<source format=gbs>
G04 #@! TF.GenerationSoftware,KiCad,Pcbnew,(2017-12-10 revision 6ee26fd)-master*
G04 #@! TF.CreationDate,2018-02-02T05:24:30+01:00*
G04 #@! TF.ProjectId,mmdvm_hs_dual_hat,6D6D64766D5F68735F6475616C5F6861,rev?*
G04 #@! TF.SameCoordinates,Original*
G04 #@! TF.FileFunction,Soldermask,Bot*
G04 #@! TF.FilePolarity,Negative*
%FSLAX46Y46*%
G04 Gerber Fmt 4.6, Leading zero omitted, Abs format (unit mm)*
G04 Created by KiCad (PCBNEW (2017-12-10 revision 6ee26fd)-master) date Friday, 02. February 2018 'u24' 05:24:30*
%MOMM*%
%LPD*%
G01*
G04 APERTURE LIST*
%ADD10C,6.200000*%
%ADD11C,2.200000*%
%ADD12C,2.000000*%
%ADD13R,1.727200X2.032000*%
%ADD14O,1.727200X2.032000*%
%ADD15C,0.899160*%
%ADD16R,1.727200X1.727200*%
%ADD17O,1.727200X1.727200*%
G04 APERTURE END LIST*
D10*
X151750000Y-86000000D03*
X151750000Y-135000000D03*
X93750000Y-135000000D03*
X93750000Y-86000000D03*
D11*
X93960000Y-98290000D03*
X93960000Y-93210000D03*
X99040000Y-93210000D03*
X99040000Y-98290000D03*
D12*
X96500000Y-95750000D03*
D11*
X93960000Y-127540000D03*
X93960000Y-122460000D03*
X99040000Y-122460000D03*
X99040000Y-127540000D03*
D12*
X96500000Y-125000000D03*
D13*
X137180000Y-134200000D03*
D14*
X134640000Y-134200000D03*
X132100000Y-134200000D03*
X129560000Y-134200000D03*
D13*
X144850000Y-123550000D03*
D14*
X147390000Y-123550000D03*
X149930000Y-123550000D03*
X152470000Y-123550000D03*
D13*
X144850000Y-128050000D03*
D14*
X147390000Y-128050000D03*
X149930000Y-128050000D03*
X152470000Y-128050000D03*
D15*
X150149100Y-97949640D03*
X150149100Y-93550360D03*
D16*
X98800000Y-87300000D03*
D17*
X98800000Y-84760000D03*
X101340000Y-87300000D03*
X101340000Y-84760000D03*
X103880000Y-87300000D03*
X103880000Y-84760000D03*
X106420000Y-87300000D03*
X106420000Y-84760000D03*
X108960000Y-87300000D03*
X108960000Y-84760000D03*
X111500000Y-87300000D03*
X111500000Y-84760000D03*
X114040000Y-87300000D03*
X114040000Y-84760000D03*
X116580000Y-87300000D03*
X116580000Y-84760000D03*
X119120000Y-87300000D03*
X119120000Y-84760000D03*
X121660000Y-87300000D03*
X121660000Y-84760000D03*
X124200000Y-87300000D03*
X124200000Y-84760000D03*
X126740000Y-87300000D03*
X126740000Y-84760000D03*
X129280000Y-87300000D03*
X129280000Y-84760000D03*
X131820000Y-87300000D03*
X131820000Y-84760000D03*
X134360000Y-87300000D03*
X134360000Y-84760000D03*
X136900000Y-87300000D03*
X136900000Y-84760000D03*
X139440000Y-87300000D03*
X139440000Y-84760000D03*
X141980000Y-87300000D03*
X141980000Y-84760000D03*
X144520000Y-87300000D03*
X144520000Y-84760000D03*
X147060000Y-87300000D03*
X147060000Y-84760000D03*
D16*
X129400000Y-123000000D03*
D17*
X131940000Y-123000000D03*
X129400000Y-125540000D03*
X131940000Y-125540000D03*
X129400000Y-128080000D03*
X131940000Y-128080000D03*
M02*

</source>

--

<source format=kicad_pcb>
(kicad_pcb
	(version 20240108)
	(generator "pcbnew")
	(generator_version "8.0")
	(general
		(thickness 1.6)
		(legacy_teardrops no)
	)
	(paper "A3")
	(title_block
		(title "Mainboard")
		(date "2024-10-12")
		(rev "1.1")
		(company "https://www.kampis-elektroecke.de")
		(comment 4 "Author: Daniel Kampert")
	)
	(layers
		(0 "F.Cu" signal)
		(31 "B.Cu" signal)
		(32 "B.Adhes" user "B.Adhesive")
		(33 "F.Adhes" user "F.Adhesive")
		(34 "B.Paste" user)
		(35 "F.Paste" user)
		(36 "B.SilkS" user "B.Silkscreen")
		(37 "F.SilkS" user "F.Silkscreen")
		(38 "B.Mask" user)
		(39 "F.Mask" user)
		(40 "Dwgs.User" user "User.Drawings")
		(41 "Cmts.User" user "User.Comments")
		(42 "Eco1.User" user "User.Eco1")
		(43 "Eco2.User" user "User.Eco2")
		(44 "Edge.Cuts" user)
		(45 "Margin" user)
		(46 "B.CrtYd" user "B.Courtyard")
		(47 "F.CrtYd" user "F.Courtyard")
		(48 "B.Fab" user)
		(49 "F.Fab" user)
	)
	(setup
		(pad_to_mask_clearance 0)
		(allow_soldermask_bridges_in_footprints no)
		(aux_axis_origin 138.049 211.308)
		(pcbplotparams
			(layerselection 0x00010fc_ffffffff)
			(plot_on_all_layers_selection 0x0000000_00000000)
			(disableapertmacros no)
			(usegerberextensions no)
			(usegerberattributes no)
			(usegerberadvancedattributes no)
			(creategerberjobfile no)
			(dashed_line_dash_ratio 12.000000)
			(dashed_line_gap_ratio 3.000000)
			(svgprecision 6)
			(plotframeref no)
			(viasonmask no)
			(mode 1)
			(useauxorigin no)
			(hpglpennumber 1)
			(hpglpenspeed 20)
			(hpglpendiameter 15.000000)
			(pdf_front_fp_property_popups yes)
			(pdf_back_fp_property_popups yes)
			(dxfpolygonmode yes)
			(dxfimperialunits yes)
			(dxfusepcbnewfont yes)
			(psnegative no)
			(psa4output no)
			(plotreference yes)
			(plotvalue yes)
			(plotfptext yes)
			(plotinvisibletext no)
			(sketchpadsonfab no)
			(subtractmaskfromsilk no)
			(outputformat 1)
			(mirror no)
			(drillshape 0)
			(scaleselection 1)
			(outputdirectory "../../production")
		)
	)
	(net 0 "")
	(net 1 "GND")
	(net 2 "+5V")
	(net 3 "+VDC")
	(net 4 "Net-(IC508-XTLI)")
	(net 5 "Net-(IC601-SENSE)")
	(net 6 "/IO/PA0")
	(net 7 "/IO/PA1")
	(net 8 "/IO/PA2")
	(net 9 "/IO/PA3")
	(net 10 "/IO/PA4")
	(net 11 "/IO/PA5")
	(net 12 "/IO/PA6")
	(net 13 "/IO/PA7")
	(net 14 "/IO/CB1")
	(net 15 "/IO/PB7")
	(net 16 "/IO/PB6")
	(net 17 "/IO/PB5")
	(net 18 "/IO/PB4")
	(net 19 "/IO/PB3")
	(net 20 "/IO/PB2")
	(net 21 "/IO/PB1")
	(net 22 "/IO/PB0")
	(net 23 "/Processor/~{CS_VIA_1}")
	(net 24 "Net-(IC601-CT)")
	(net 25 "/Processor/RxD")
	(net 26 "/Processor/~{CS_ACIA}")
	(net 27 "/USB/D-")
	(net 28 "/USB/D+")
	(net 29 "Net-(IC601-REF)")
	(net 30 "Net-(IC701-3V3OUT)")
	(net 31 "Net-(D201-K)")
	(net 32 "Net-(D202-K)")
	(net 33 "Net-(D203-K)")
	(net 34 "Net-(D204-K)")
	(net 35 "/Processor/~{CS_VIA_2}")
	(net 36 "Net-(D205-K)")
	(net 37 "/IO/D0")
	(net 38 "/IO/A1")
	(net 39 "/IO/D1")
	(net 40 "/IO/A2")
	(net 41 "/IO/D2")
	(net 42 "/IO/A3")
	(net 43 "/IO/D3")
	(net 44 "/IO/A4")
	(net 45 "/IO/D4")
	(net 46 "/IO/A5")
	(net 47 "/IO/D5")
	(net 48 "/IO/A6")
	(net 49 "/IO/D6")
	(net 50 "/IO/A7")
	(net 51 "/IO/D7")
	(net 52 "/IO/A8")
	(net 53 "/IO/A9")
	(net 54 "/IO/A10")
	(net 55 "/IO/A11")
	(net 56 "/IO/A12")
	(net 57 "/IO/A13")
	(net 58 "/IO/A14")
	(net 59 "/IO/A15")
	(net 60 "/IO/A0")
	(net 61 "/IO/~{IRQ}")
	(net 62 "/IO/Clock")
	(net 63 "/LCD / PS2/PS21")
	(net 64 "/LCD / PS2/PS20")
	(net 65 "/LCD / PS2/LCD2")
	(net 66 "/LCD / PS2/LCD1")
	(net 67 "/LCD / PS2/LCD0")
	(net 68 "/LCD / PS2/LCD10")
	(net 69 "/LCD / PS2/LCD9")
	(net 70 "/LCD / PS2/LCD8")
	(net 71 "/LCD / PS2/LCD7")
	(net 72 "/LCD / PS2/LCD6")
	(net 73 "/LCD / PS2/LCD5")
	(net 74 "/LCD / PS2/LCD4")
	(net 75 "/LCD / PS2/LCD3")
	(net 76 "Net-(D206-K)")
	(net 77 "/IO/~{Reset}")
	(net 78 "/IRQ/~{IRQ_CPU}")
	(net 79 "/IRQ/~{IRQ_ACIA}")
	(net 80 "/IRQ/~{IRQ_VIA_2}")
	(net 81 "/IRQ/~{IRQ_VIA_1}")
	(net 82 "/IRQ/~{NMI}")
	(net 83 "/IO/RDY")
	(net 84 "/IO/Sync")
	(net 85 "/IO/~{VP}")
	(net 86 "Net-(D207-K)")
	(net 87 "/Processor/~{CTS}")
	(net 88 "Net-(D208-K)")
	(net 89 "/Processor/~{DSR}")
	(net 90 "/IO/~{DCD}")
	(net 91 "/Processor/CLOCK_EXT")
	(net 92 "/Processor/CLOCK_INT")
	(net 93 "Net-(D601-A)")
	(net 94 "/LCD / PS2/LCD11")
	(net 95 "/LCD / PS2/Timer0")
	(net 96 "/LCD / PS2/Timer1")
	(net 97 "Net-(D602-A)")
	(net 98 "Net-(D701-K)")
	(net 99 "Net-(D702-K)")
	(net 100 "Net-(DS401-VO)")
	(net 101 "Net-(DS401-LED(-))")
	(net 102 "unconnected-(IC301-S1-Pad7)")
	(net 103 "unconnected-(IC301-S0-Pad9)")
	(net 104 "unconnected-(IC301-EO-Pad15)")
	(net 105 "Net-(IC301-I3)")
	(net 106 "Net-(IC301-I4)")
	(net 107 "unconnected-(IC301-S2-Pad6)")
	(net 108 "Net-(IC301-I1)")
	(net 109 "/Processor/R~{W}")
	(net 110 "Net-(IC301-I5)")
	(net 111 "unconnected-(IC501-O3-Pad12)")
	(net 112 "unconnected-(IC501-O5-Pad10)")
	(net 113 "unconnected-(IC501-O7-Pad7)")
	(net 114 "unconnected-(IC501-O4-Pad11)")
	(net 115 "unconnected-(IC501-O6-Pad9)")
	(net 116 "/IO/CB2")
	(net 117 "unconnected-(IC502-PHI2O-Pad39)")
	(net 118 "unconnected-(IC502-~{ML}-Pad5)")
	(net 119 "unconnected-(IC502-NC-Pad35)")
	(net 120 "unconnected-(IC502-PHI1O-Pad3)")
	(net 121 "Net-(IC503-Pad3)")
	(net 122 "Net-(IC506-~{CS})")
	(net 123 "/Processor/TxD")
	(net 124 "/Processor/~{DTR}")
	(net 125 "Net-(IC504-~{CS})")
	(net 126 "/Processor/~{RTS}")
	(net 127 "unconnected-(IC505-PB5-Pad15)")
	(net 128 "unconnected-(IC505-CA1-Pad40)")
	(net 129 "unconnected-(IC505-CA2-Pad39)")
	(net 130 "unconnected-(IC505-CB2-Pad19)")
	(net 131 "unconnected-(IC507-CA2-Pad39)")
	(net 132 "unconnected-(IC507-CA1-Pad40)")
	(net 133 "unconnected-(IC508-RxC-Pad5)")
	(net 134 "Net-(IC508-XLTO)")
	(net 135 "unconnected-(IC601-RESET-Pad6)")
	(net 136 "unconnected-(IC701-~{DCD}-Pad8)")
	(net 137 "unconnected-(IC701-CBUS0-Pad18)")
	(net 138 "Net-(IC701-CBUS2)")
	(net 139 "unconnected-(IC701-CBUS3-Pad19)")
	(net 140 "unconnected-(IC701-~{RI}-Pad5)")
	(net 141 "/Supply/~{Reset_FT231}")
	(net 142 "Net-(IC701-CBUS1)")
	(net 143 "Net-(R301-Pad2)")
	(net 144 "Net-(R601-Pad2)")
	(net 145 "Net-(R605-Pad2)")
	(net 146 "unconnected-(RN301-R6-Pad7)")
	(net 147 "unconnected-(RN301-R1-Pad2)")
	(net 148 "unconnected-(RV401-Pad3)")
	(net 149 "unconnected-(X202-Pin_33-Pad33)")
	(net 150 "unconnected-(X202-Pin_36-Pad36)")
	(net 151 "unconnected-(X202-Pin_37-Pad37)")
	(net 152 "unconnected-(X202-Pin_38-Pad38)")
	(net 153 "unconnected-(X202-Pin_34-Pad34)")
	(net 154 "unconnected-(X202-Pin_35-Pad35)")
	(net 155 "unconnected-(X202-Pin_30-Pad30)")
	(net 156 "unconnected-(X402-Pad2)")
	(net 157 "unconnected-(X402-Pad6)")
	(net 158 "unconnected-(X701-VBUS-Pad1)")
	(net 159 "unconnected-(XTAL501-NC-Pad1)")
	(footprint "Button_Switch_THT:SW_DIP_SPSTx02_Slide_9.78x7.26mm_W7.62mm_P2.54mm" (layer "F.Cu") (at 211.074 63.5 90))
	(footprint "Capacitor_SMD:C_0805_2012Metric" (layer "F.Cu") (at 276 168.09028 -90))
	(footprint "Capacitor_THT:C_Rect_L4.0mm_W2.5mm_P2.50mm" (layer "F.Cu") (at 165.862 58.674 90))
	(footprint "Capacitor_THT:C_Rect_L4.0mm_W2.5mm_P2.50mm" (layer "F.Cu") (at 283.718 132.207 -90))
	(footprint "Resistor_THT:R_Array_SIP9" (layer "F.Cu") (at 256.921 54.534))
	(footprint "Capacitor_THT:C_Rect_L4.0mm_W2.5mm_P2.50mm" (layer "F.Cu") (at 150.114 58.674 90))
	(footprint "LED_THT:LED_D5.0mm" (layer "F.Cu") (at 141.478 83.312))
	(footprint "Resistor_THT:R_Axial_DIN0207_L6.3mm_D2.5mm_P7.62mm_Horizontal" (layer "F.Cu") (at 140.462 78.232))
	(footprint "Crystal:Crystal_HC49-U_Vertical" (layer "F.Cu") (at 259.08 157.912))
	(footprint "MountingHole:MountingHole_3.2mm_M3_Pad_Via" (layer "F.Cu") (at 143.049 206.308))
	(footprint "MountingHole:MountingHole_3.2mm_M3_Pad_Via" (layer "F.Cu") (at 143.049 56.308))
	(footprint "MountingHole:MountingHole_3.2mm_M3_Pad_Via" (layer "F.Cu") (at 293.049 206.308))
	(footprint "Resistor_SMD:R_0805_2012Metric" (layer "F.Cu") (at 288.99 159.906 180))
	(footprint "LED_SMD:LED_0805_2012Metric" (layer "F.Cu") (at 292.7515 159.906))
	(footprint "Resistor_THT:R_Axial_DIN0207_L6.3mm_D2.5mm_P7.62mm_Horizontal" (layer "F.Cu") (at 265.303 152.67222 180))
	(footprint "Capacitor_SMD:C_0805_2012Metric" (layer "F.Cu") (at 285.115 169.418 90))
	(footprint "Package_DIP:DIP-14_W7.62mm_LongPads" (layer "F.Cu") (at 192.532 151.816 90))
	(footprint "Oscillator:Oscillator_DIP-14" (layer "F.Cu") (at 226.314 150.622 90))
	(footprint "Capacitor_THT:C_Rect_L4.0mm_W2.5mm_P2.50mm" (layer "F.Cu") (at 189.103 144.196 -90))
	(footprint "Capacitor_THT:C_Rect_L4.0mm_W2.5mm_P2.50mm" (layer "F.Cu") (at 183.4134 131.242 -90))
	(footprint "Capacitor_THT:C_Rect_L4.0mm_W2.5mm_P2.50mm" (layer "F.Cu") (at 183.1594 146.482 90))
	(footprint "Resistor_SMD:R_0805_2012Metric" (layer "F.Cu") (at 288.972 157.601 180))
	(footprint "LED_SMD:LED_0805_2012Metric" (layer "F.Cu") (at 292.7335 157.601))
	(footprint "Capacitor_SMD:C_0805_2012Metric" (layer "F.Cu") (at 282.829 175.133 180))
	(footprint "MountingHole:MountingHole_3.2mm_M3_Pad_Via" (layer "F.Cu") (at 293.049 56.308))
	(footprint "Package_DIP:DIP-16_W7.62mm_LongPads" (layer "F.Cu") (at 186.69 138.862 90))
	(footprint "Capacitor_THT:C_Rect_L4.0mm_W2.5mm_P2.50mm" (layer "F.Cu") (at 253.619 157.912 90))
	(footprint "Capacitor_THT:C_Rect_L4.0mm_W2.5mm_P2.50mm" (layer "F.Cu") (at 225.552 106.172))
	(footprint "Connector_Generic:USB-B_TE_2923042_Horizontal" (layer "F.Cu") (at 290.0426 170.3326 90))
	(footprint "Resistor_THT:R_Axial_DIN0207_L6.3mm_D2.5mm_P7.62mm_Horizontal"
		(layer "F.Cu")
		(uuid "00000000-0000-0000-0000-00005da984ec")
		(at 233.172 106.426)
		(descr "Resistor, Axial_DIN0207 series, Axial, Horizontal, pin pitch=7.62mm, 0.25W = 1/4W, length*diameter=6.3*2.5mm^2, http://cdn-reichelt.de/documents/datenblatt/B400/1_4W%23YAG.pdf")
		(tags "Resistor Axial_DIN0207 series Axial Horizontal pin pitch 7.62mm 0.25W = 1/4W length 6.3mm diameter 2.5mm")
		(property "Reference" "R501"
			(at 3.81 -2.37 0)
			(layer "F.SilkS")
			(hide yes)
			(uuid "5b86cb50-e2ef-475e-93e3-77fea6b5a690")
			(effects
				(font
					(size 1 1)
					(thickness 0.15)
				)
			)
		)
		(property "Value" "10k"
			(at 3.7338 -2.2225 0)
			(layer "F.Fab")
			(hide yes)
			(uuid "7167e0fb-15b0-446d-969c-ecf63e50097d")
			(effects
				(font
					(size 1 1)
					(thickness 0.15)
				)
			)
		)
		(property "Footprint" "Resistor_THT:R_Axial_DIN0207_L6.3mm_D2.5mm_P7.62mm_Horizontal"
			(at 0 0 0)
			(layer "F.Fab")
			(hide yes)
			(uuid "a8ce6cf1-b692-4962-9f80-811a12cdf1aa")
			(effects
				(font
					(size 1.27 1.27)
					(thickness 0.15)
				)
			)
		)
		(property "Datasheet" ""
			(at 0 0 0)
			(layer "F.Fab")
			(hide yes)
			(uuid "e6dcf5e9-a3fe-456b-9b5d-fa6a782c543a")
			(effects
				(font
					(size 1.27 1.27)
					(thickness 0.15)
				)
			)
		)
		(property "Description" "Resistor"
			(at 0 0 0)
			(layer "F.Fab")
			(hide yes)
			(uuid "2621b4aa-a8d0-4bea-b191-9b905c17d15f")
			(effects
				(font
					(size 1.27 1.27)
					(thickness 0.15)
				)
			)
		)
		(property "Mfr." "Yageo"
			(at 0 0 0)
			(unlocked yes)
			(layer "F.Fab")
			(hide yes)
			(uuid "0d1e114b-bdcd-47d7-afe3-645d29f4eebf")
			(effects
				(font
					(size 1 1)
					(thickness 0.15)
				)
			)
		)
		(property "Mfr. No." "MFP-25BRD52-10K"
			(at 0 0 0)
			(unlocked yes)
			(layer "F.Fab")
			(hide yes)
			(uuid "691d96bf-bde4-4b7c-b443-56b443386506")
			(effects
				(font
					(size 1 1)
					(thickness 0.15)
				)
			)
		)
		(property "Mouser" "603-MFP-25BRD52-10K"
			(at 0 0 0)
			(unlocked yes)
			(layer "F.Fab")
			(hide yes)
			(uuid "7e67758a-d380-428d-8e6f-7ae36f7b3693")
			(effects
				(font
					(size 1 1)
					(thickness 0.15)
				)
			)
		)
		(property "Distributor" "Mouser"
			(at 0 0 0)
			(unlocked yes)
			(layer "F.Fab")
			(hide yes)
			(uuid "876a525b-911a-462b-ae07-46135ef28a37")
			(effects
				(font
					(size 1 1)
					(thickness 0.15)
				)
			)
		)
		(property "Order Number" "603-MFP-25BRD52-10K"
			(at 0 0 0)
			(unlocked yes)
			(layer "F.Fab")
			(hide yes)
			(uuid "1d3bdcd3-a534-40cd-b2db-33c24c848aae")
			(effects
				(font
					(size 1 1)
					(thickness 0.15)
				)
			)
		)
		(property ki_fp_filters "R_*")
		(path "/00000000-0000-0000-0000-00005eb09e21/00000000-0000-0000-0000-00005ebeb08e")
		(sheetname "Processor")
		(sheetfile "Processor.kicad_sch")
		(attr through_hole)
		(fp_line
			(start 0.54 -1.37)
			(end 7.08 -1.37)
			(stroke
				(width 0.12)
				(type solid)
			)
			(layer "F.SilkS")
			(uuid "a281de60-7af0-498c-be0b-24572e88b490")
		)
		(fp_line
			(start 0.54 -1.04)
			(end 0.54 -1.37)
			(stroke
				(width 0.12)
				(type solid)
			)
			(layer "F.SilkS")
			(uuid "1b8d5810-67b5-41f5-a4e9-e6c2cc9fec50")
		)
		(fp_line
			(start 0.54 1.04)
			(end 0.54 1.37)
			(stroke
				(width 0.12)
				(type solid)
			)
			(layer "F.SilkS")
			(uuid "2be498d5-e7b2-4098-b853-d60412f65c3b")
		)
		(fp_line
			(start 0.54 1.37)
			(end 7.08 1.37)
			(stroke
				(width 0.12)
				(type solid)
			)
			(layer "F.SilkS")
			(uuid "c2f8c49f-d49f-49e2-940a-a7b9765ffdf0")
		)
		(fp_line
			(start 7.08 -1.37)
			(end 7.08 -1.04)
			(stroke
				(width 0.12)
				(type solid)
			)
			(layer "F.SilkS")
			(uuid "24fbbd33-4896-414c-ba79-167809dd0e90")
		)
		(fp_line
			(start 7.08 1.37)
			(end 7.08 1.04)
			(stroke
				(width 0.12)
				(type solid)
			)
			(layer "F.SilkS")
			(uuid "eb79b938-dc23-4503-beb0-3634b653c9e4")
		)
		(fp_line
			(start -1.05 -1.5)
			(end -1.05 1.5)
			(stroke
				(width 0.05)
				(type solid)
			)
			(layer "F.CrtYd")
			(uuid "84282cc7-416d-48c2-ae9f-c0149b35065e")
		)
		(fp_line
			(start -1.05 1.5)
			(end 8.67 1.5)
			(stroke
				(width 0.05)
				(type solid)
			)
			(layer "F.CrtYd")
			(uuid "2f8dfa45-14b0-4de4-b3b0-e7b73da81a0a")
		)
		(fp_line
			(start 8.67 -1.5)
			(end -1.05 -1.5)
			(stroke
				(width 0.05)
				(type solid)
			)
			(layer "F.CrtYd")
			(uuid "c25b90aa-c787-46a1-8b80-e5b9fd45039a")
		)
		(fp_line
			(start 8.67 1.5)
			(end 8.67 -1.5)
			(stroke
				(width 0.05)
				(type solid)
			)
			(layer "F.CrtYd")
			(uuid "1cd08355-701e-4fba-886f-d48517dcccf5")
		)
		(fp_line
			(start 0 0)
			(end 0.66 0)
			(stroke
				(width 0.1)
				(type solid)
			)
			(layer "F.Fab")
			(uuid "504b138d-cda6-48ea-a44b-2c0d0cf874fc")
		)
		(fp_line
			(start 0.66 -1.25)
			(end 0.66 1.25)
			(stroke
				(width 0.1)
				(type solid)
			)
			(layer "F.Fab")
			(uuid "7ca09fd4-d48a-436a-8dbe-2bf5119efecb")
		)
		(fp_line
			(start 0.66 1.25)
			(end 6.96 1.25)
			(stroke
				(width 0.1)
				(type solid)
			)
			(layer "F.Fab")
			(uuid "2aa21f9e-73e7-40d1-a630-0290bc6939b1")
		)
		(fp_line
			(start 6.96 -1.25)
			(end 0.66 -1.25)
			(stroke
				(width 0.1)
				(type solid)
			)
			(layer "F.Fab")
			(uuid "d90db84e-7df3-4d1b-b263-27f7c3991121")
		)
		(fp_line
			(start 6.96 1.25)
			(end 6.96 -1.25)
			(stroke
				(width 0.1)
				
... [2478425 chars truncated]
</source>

# EXERCISE DESCRIPTION
Every line of the listing that includes the word "source" belongs in the answer.

# SOLUTION BELOW
<source format=gbs>
</source>
<source format=kicad_pcb>
</source>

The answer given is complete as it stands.